I was going to single out favorites again here, but just listen all of Ritmo — it will not disappoint.
Now, if you haven’t been watching The Traitors…
…you’re missing out on some truly entertaining competitive reality TV. It’s a who’s who of the who’s nots of all your favorite reality franchises (Bachelor Nation, Survivor World, Bravo Land, The Big Brother House, you name it) all competing in a Scottish castle to win up to $250,000 in a game that’s essentially Mafia for adults (shout out to my friend Hannah for that comparison).
Alan Cumming hosts, popping into each scene in an entirely new and fabulous designer kilt. Dolores from The Real Housewives of New Jersey lets her Irish-Italian rage steer every strategic decision she makes (story of my life!) and pretty much never knows who the actual traitors are. Tom Sandoval from Vanderpump Rules is even kind of likable? It’s a great watch.
February also marked the end of Season 9 of The Real Housewives of Potomac, which I feel is one of the greatest television programs ever to air. Oh, you don’t believe me? In the spirit of spoiling, in this year’s season finale, newcomer cast member (and former QVC personality) Stacey Rusch hosts a fashion show to raise money for a rescue dog organization with her actor “best friend” T.J. (who’s basically her boyfriend but he’s saving himself for marriage and she’s in the midst of a divorce so they’re technically not “together”).
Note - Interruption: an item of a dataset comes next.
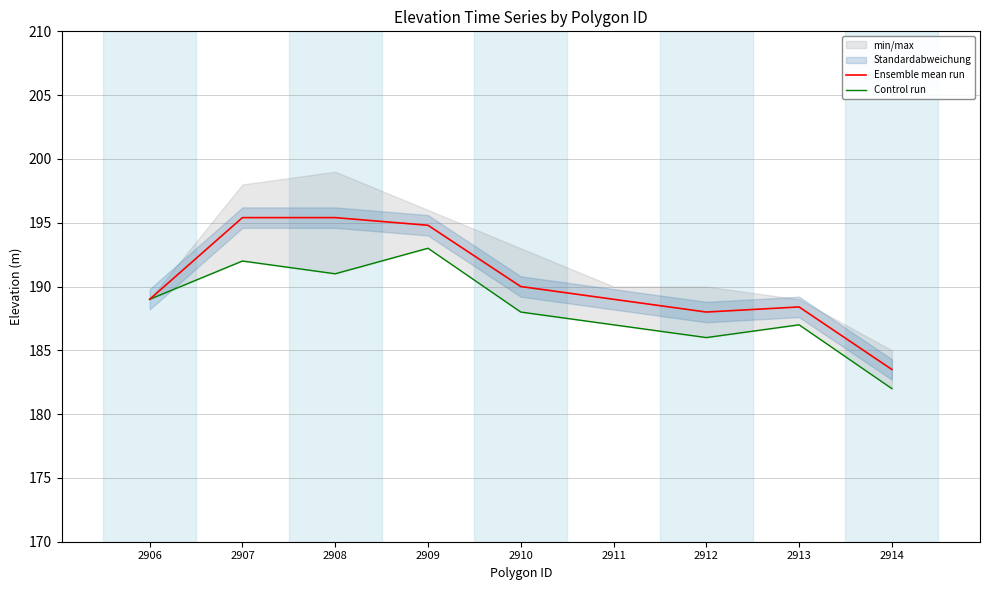

True or false: Control run and Ensemble mean run cross at least once.

False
Of course, there’s formidable drama afoot before the girls hit the runway (Stacey tells Wendy that Karen told her that she shouldn’t trust Wendy and a confrontation ensues, Gizelle wears a dress that Stacey told her was too flashy for one of her event guests to wear, Mia is just there, etc.) but the episode will forever live in infamy from its climax. After each housewife struts out in a fancy gown holding a dog for adoption, one of the event DJs sets off a celebratory smoke machine bang, spooking each and every one of the rescue pups and causing them to defecate uncontrollably throughout the event space. The season ends with Grand Dame Karen Huger throwing up in disgust in a nearby trash can. If you need an escape, escape here.
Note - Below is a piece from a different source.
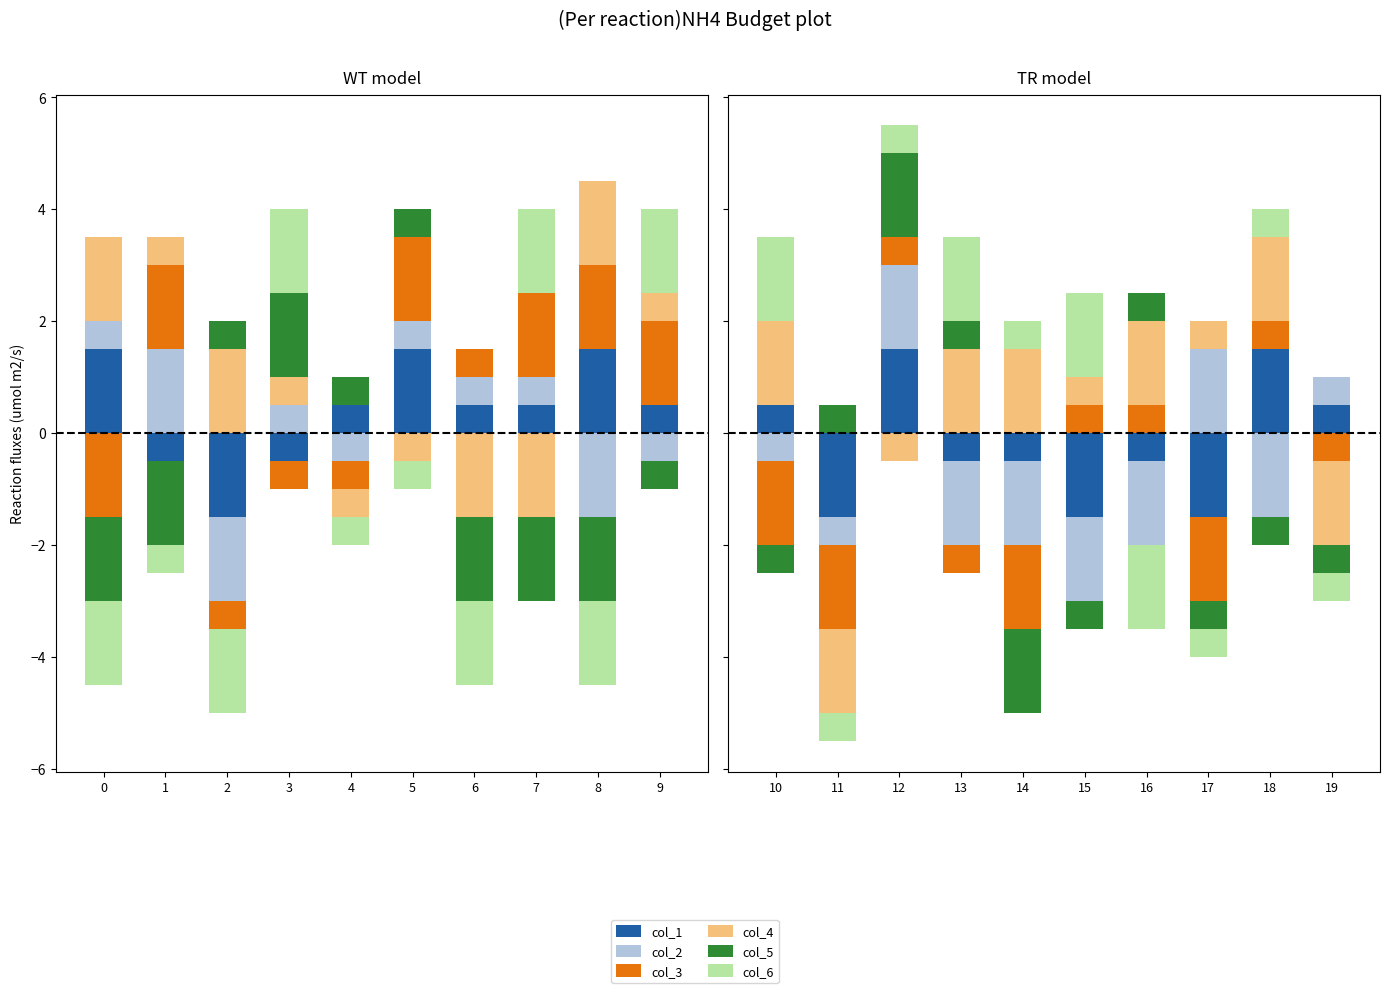

How many data points does each series have?

10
With that, February 2025 is in the books. Here’s to spring training baseball, hope springs eternal! Much love, xoxo.
A very good listicle would be “top 20 most spoils me movies”: The Usual Suspects, The Sixth Sense, Psycho, Soylent Green, The Maltese Falcon… For me, the the Usual Suspects remains watchable even when you know the ending (and it takes multiple viewings to even begin to understand the plot…).